◆ SUPPLIED TEXT
- Store Wars: When Wal-Mart Comes to Town Poster
- Directed by: Micha Peled
- Written by: Micha Peled
- Produced by: Micha Peled Independent Television Service Corporation for Public Broadcasting
- Starring: Sam Walton
- Cinematography: Allen Moore
- Edited by: Ken Schneider
- Music by: Pete Sears
- Release date: 2 October 2001;
- Running time: 59 minutes
- Country: United States

= Store Wars: When Wal-Mart Comes to Town =

Documentary by Micha Peled

Store Wars: When Wal-Mart Comes to Town is a documentary based on a true story, directed by filmmaker Micha Peled. The movie was released on October 2, 2001. It is Peled's second documentary after Will My Mother Go Back to Berlin? (1993). It is the part one of Peled's Globalization Trilogy where the other two films of the trilogy are China Blue (2005) and Bitter Seeds (2011). The film's music was directed by Pete Sears and the cinematography was taken care by Allen Moore. It was premiered in South by Southwest Film Festival in 2001. The documentary won CINE Golden Eagle Awards and Golden Gate award in San Francisco International Film Festival.

◆ DIRECTIVES
1. Translate this sentence from the Store Wars text into Spanish: "The movie was released on October 2, 2001."
2. Answer from the Store Wars text:
(a) Who edited the film?
(b) What is its running time?
(c) At which festival did it premiere?
3. From the Store Wars text, write out the passage that begins at "Store Wars: When Wal-Mart Comes to Town is" and ends after "International Film Festival.".
Rely only on the Store Wars text.

◆ INFORMATION PROVIDED
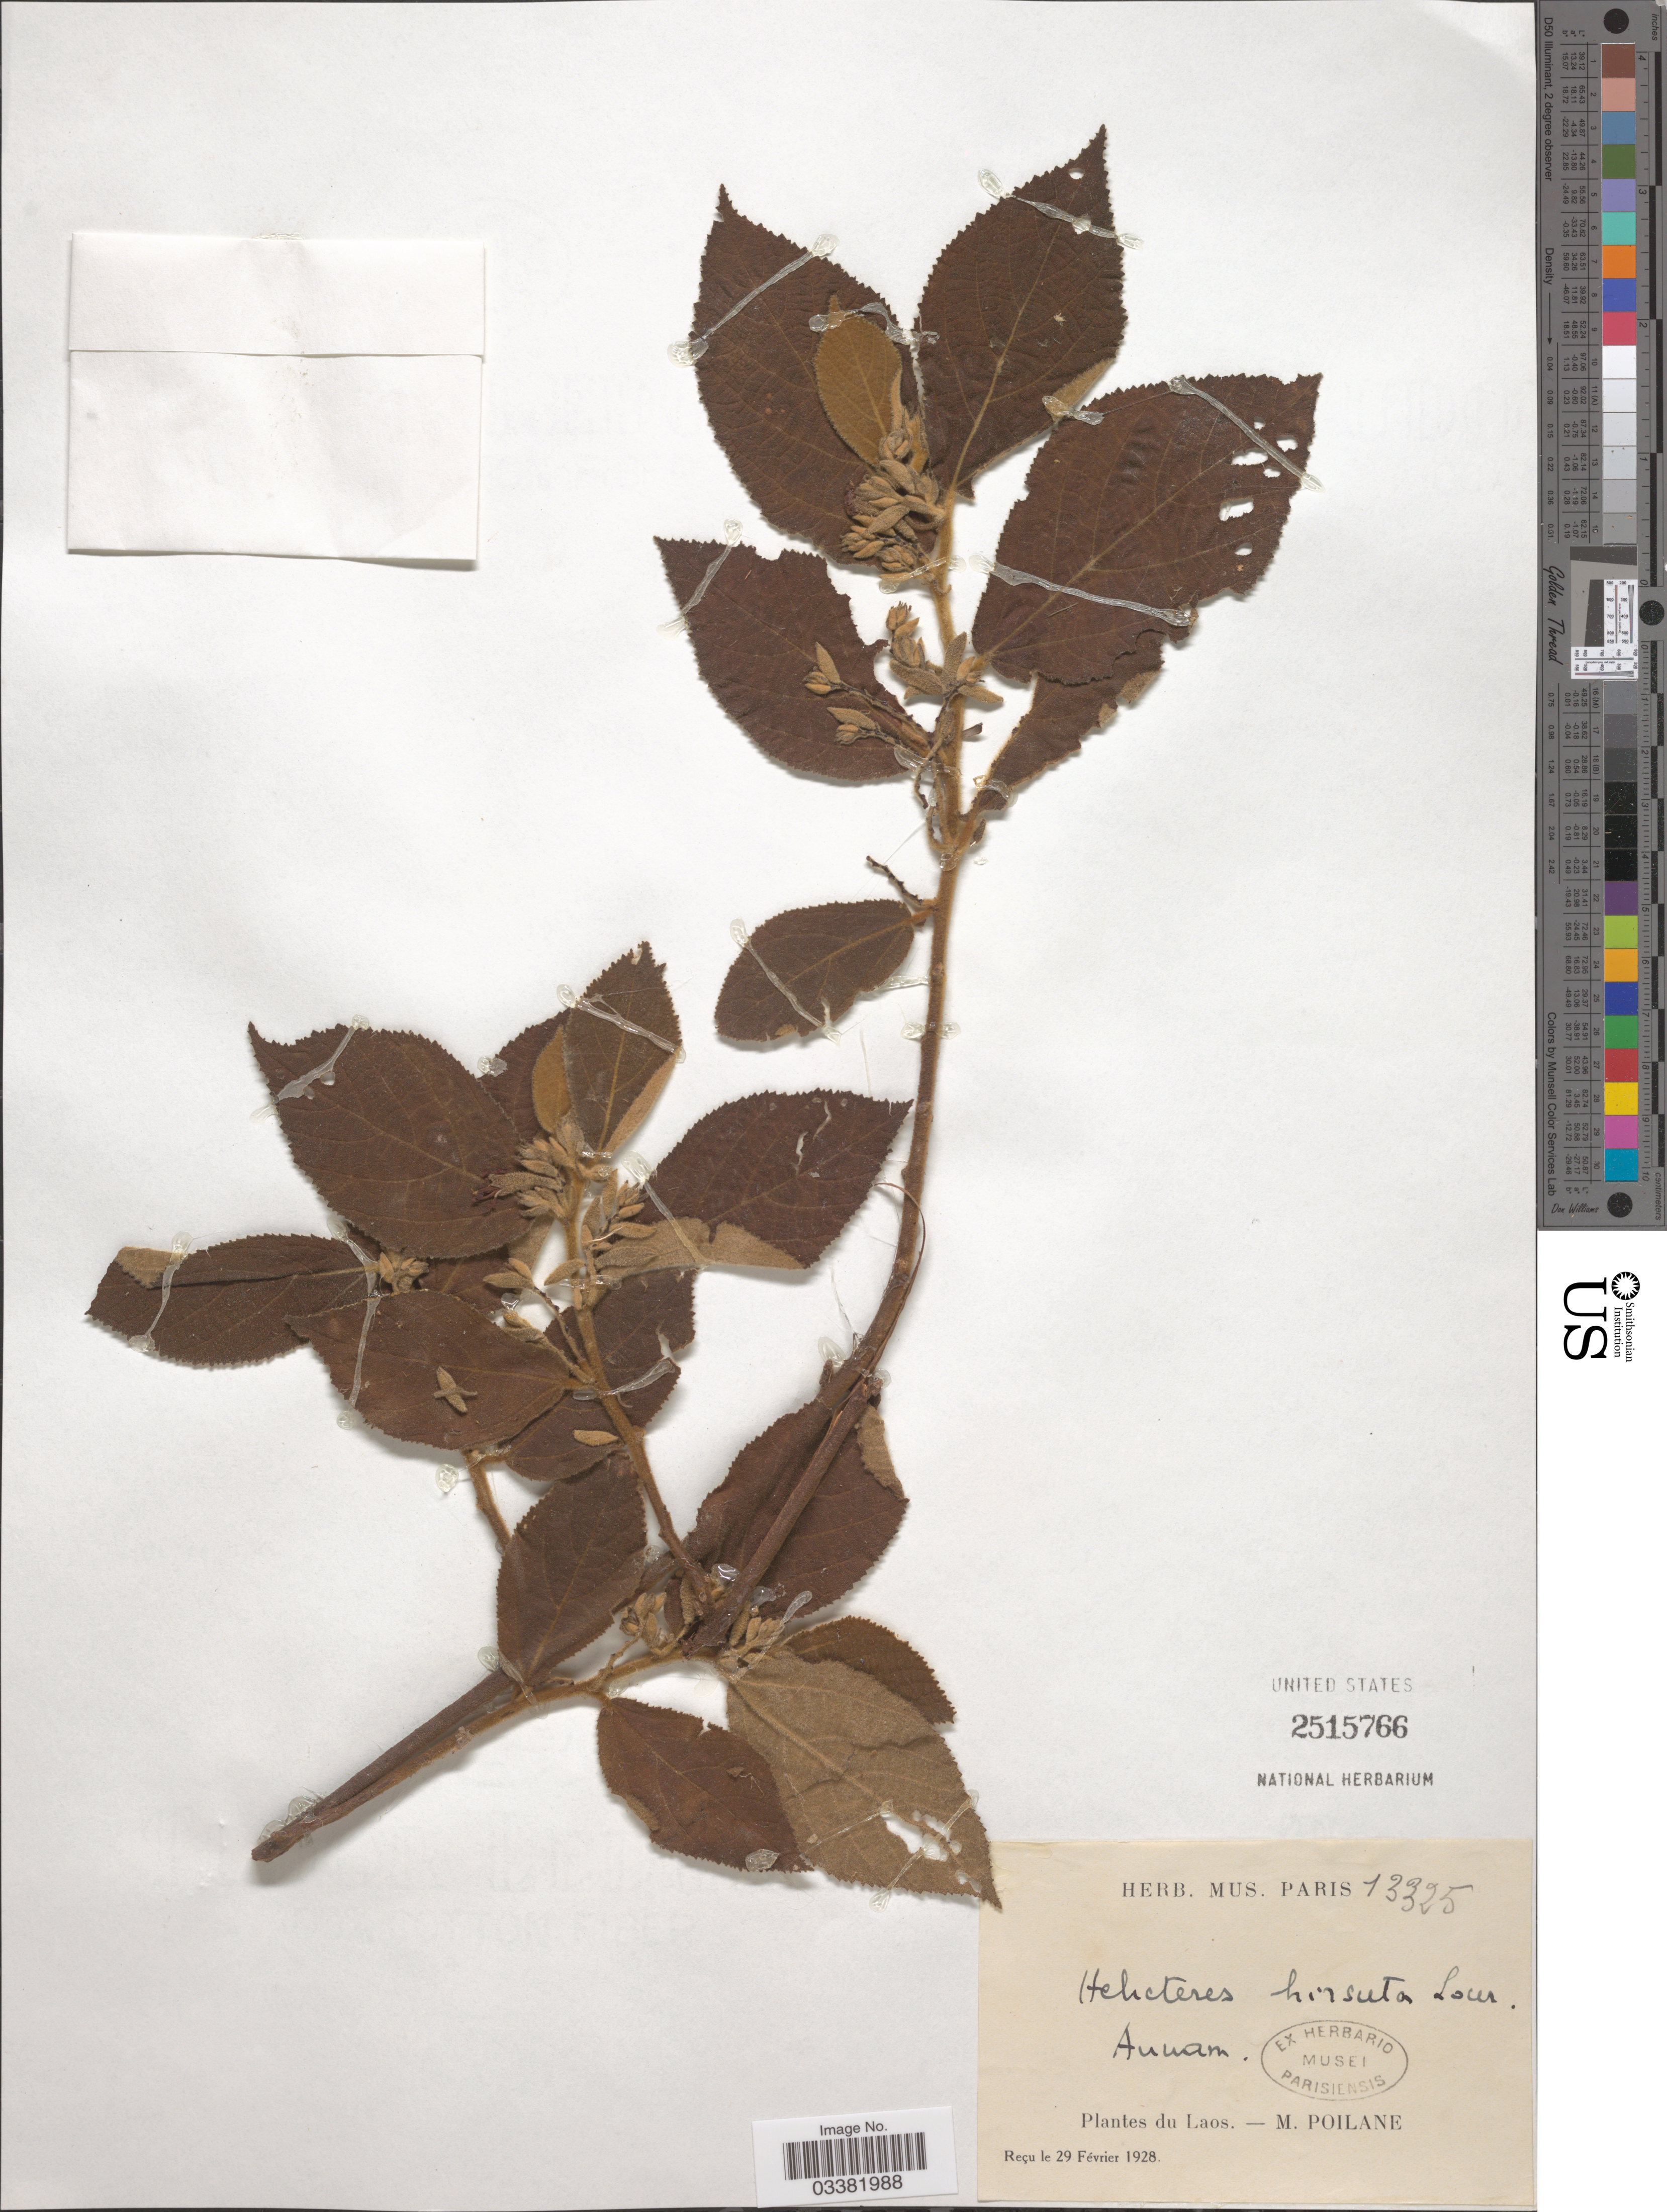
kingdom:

◆ SOLUTIONS TO THE EXERCISE
1. La película se estrenó el 2 de octubre de 2001.

2.
(a) Ken Schneider
(b) 59 minutes
(c) South by Southwest Film Festival, in 2001

3.
Store Wars: When Wal-Mart Comes to Town is a documentary based on a true story, directed by filmmaker Micha Peled. The movie was released on October 2, 2001. It is Peled's second documentary after Will My Mother Go Back to Berlin? (1993). It is the part one of Peled's Globalization Trilogy where the other two films of the trilogy are China Blue (2005) and Bitter Seeds (2011). The film's music was directed by Pete Sears and the cinematography was taken care by Allen Moore. It was premiered in South by Southwest Film Festival in 2001. The documentary won CINE Golden Eagle Awards and Golden Gate award in San Francisco International Film Festival.